Textausschnitt:
------------------------------------------------------------------------

Im Jahr 2012 wird er 300 Jahre alt – der preußische König Friedrich II., der Große. Schon jetzt bereitet man sich in Berlin und Potsdam auf das historische Ereignis vor. Die Stiftung Preußische Schlösser und Gärten, in Berlin und Brandenburg der Nachlassverwalter auch von Friedrichs berühmten Schlössern Sanssouci und dem Neuen Palais, organisierte vergangene Woche in Potsdam gemeinsam mit der Stiftung Preußische Seehandlung eine wissenschaftliche Konferenz zum Großen König.

Von Bettina Mittelstraß | 04.10.2007
    Ein Flötenspieler sei er gewesen, der große Friedrich. Ein musischer König, ein empfindsamer Gedichteschreiber, ein Philosoph, ein Literat. Aber dann, später, auch ein großer Feldherr, ein Machthaber. Und schließlich: ein Volkskönig, ein besorgter, bedachter, zurückhaltender Mensch.

------------------------------------------------------------------------

Datensatzeinträge:
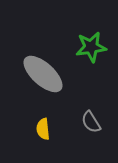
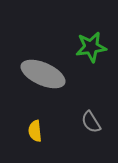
gray ellipse: rotated 18 degrees counterclockwise
yellow semicircle: moved 8 px left, 2 px down
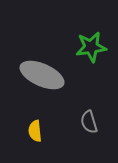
gray ellipse: moved 1 px left, 1 px down
gray semicircle: moved 2 px left; rotated 15 degrees clockwise
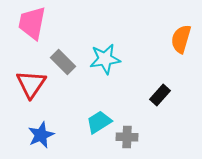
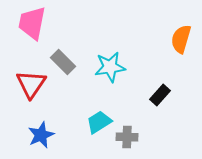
cyan star: moved 5 px right, 8 px down
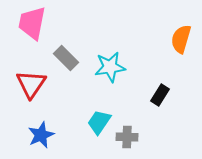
gray rectangle: moved 3 px right, 4 px up
black rectangle: rotated 10 degrees counterclockwise
cyan trapezoid: rotated 24 degrees counterclockwise
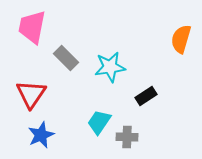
pink trapezoid: moved 4 px down
red triangle: moved 10 px down
black rectangle: moved 14 px left, 1 px down; rotated 25 degrees clockwise
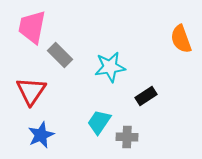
orange semicircle: rotated 36 degrees counterclockwise
gray rectangle: moved 6 px left, 3 px up
red triangle: moved 3 px up
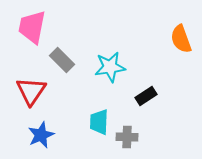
gray rectangle: moved 2 px right, 5 px down
cyan trapezoid: rotated 32 degrees counterclockwise
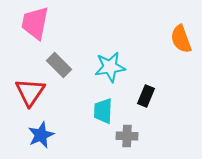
pink trapezoid: moved 3 px right, 4 px up
gray rectangle: moved 3 px left, 5 px down
red triangle: moved 1 px left, 1 px down
black rectangle: rotated 35 degrees counterclockwise
cyan trapezoid: moved 4 px right, 11 px up
gray cross: moved 1 px up
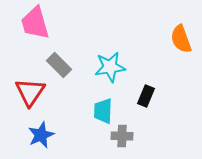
pink trapezoid: rotated 27 degrees counterclockwise
gray cross: moved 5 px left
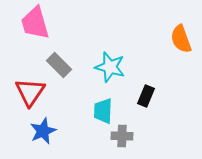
cyan star: rotated 24 degrees clockwise
blue star: moved 2 px right, 4 px up
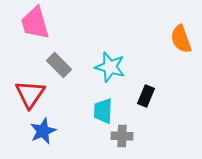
red triangle: moved 2 px down
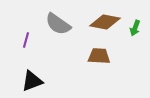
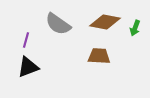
black triangle: moved 4 px left, 14 px up
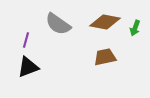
brown trapezoid: moved 6 px right, 1 px down; rotated 15 degrees counterclockwise
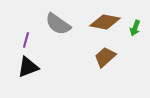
brown trapezoid: rotated 30 degrees counterclockwise
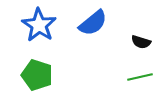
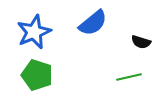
blue star: moved 5 px left, 7 px down; rotated 16 degrees clockwise
green line: moved 11 px left
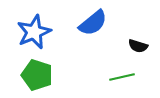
black semicircle: moved 3 px left, 4 px down
green line: moved 7 px left
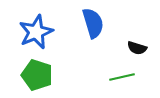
blue semicircle: rotated 68 degrees counterclockwise
blue star: moved 2 px right
black semicircle: moved 1 px left, 2 px down
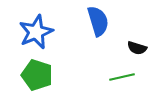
blue semicircle: moved 5 px right, 2 px up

------------------------------------------------------------------------

Offene Aufgaben:
[1] Erläutern Sie anhand des Textausschnitts über Friedrich II., worauf man sich in Berlin und Potsdam schon jetzt vorbereitet und aus welchem Anlass.
[2] Kopieren Sie aus dem Textausschnitt über Friedrich II. den Abschnitt von „Von Bettina Mittelstraß“ bis einschließlich „bedachter, zurückhaltender Mensch.“ wortgetreu.

Gelöste Aufgaben:
[1] Man bereitet sich in Berlin und Potsdam auf ein historisches Ereignis vor: Der preußische König Friedrich II., der Große, wird im Jahr 2012 300 Jahre alt.

[2]
Von Bettina Mittelstraß | 04.10.2007
    Ein Flötenspieler sei er gewesen, der große Friedrich. Ein musischer König, ein empfindsamer Gedichteschreiber, ein Philosoph, ein Literat. Aber dann, später, auch ein großer Feldherr, ein Machthaber. Und schließlich: ein Volkskönig, ein besorgter, bedachter, zurückhaltender Mensch.